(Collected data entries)
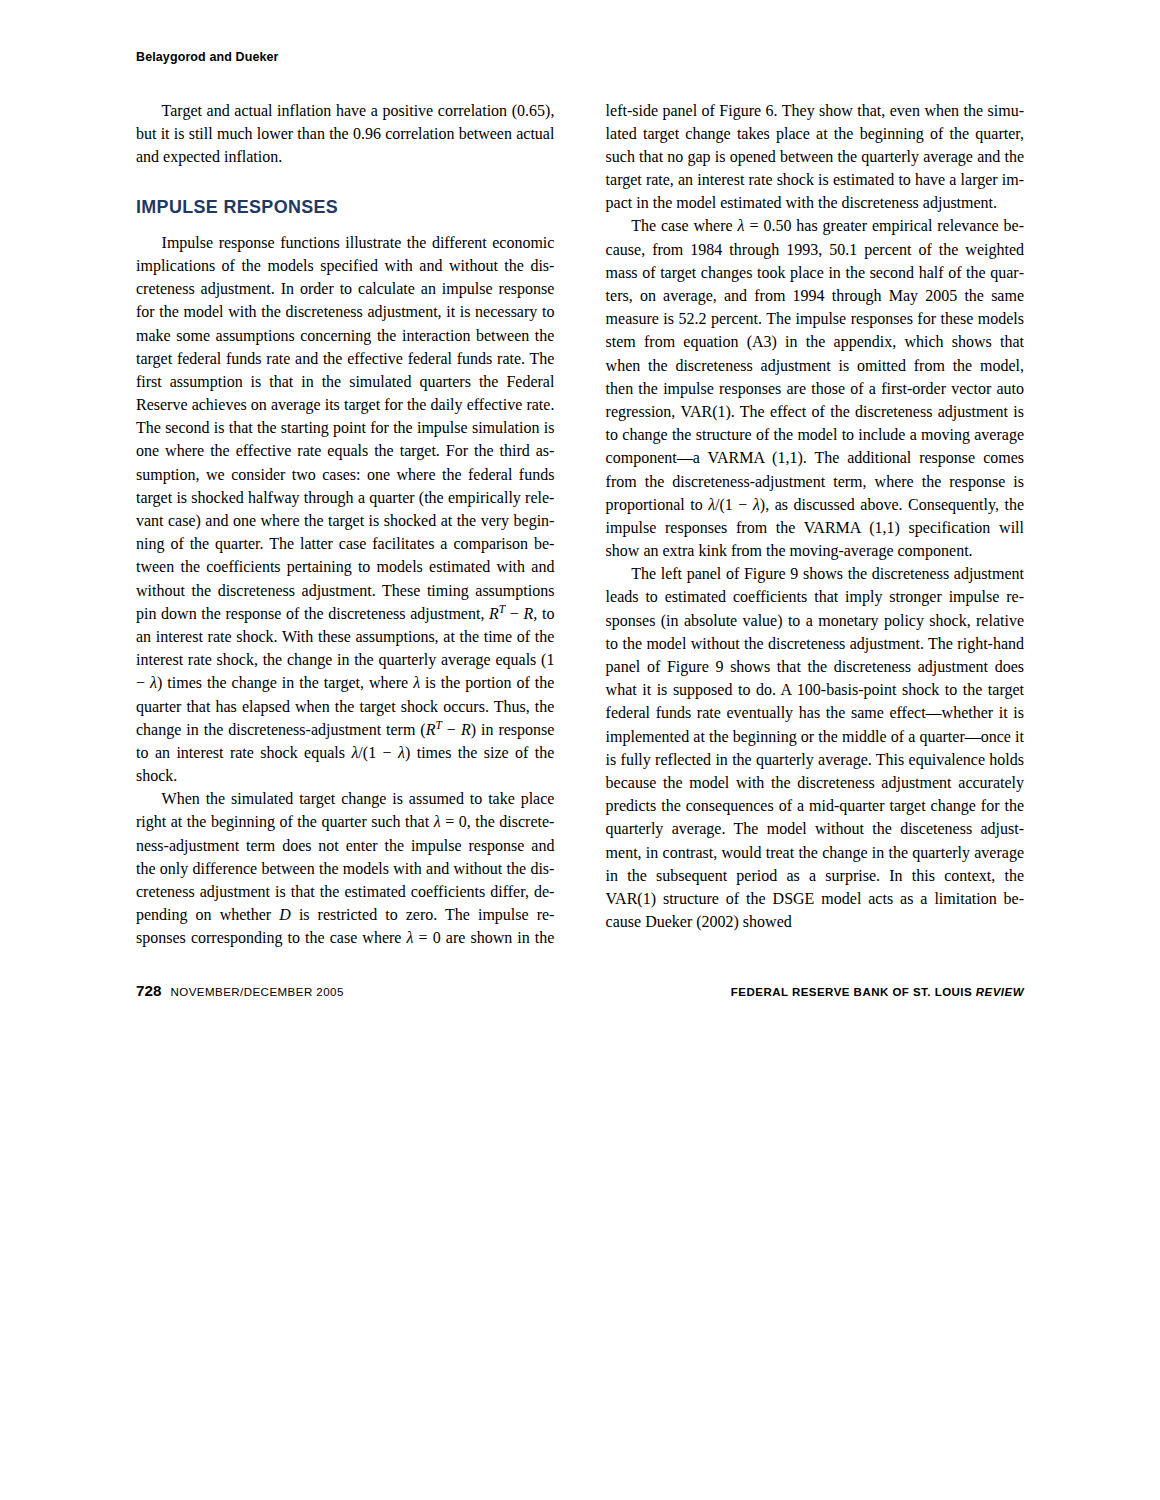Belaygorod and Dueker
Target and actual inflation have a positive correlation (0.65), but it is still much lower than the 0.96 correlation between actual and expected inflation.
IMPULSE RESPONSES
Impulse response functions illustrate the different economic implications of the models specified with and without the discreteness adjustment. In order to calculate an impulse response for the model with the discreteness adjustment, it is necessary to make some assumptions concerning the interaction between the target federal funds rate and the effective federal funds rate. The first assumption is that in the simulated quarters the Federal Reserve achieves on average its target for the daily effective rate. The second is that the starting point for the impulse simulation is one where the effective rate equals the target. For the third assumption, we consider two cases: one where the federal funds target is shocked halfway through a quarter (the empirically relevant case) and one where the target is shocked at the very beginning of the quarter. The latter case facilitates a comparison between the coefficients pertaining to models estimated with and without the discreteness adjustment. These timing assumptions pin down the response of the discreteness adjustment, RT − R, to an interest rate shock. With these assumptions, at the time of the interest rate shock, the change in the quarterly average equals (1 − λ) times the change in the target, where λ is the portion of the quarter that has elapsed when the target shock occurs. Thus, the change in the discreteness-adjustment term (RT − R) in response to an interest rate shock equals λ/(1 − λ) times the size of the shock.
When the simulated target change is assumed to take place right at the beginning of the quarter such that λ = 0, the discreteness-adjustment term does not enter the impulse response and the only difference between the models with and without the discreteness adjustment is that the estimated coefficients differ, depending on whether D is restricted to zero. The impulse responses corresponding to the case where λ = 0 are shown in the left-side panel of Figure 6. They show that, even when the simulated target change takes place at the beginning of the quarter, such that no gap is opened between the quarterly average and the target rate, an interest rate shock is estimated to have a larger impact in the model estimated with the discreteness adjustment.
The case where λ = 0.50 has greater empirical relevance because, from 1984 through 1993, 50.1 percent of the weighted mass of target changes took place in the second half of the quarters, on average, and from 1994 through May 2005 the same measure is 52.2 percent. The impulse responses for these models stem from equation (A3) in the appendix, which shows that when the discreteness adjustment is omitted from the model, then the impulse responses are those of a first-order vector auto regression, VAR(1). The effect of the discreteness adjustment is to change the structure of the model to include a moving average component—a VARMA (1,1). The additional response comes from the discreteness-adjustment term, where the response is proportional to λ/(1 − λ), as discussed above. Consequently, the impulse responses from the VARMA (1,1) specification will show an extra kink from the moving-average component.
The left panel of Figure 9 shows the discreteness adjustment leads to estimated coefficients that imply stronger impulse responses (in absolute value) to a monetary policy shock, relative to the model without the discreteness adjustment. The right-hand panel of Figure 9 shows that the discreteness adjustment does what it is supposed to do. A 100-basis-point shock to the target federal funds rate eventually has the same effect—whether it is implemented at the beginning or the middle of a quarter—once it is fully reflected in the quarterly average. This equivalence holds because the model with the discreteness adjustment accurately predicts the consequences of a mid-quarter target change for the quarterly average. The model without the disceteness adjustment, in contrast, would treat the change in the quarterly average in the subsequent period as a surprise. In this context, the VAR(1) structure of the DSGE model acts as a limitation because Dueker (2002) showed
728 NOVEMBER/DECEMBER 2005
FEDERAL RESERVE BANK OF ST. LOUIS REVIEW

Your goal. Each line above that has the word "have" must be copied.

Answer to this problem.
Target and actual inflation have a positive correlation (0.65), but it is still much lower than the 0.96 correlation between actual and expected inflation.
When the simulated target change is assumed to take place right at the beginning of the quarter such that λ = 0, the discreteness-adjustment term does not enter the impulse response and the only difference between the models with and without the discreteness adjustment is that the estimated coefficients differ, depending on whether D is restricted to zero. The impulse responses corresponding to the case where λ = 0 are shown in the left-side panel of Figure 6. They show that, even when the simulated target change takes place at the beginning of the quarter, such that no gap is opened between the quarterly average and the target rate, an interest rate shock is estimated to have a larger impact in the model estimated with the discreteness adjustment.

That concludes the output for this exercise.